Last week, Montreal mayor Denis Coderre, Toronto Mayor John Tory and British Columbia’s Finance Minister Michael de Jong were in Israel for an economic mission and they also received federal assistance, she said. Gagnon was unable to say if this was just support from the embassy or federal spending on an external public relations contract.
Not the same case in Quebec
Quebec Premier Philippe Couillard has not benefited from the same treatment, a provincial ministerial spokesperson told HuffPost.
Unlike Ontario, however, Quebec has many diplomatic missions abroad to support provincial delegations when they pass through a given area.
"When Quebec organizes its missions, it’s Quebec money that is injected, it is Quebec resources, and Quebec expertise,” said François Caouette, press secretary of International Relations Minister Christine St-Pierre. “That is why we have a diplomatic presence and offices in some 15 countries in the world.”
There are times, however, when goods or services are offered to Quebec by the Canadian government, Caouette said.
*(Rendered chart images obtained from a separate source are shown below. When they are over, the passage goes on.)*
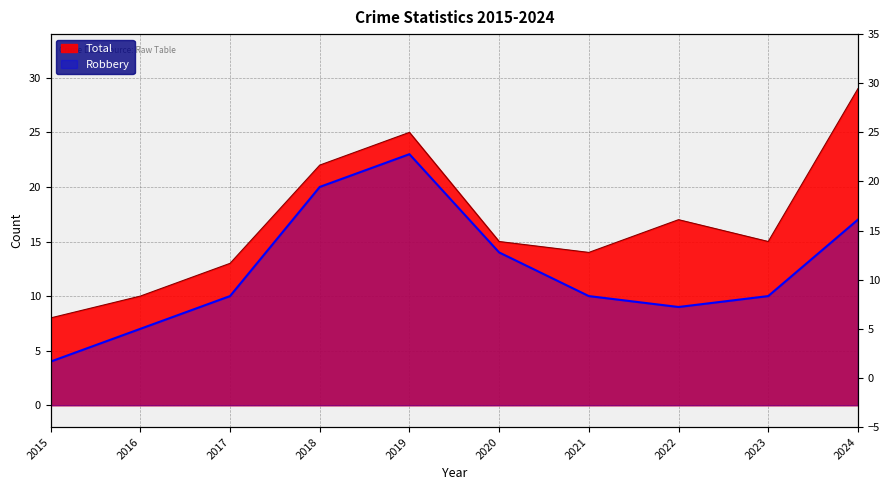

Reading left to right, what are all the values shown in this chart?

Robbery: 2015=4	2016=7	2017=10	2018=20	2019=23	2020=14	2021=10	2022=9	2023=10	2024=17
Total: 2015=8	2016=10	2017=13	2018=22	2019=25	2020=15	2021=14	2022=17	2023=15	2024=29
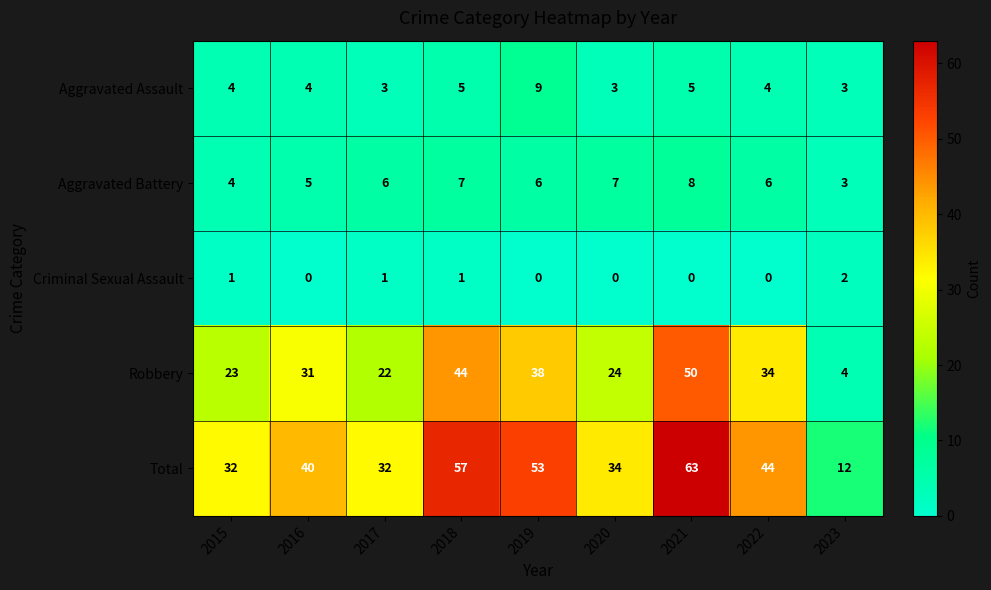

At 2022, list the series in order from smallest to largest.

Criminal Sexual Assault, Aggravated Assault, Aggravated Battery, Robbery, Total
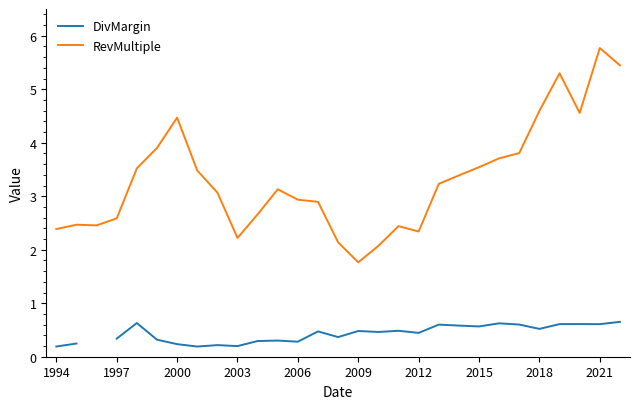

True or false: RevMultiple has a value of 4.5 at 2000.

True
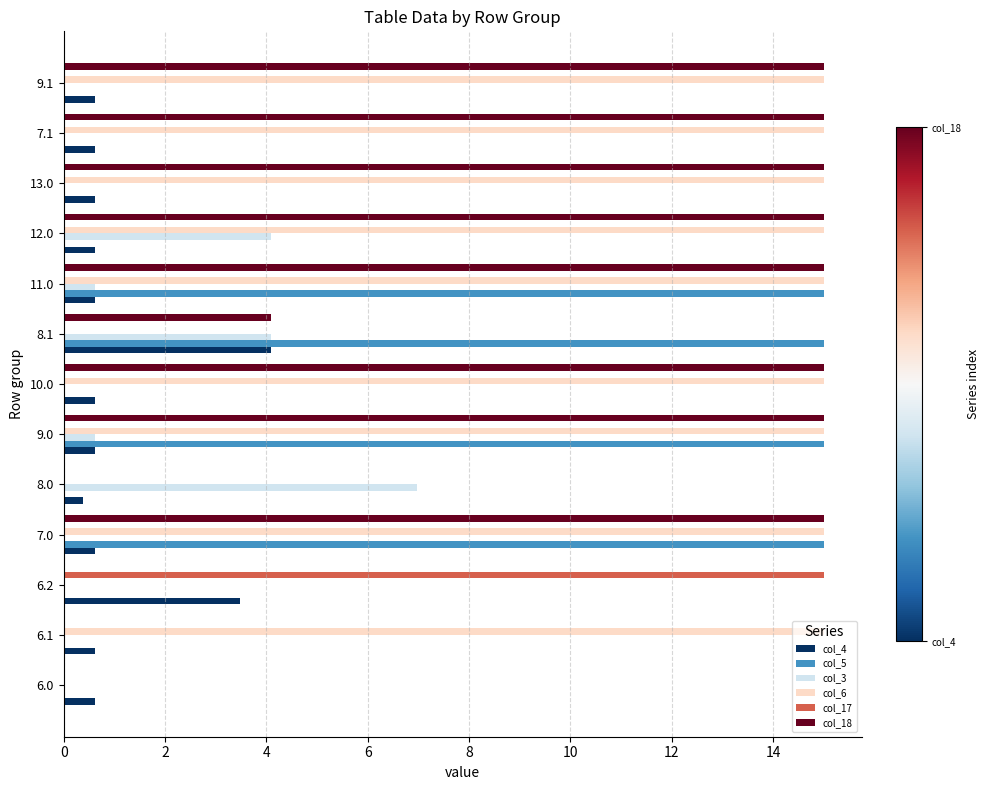

The col_4 series shows 0.6 at 11.0. True or false?

True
Couillard, for example, was offered transportation, photography services, and help securing a meeting with Cuban President Raul Castro, during a mission to that country in September.
HuffPost reported earlier this week that the federal government had spent nearly $27 million on external public relations contracts from Nov. 4, 2015 to Sept. 19, 2016. Of this, Global Affairs Canada had spent more than $1.2 million on 119 contracts.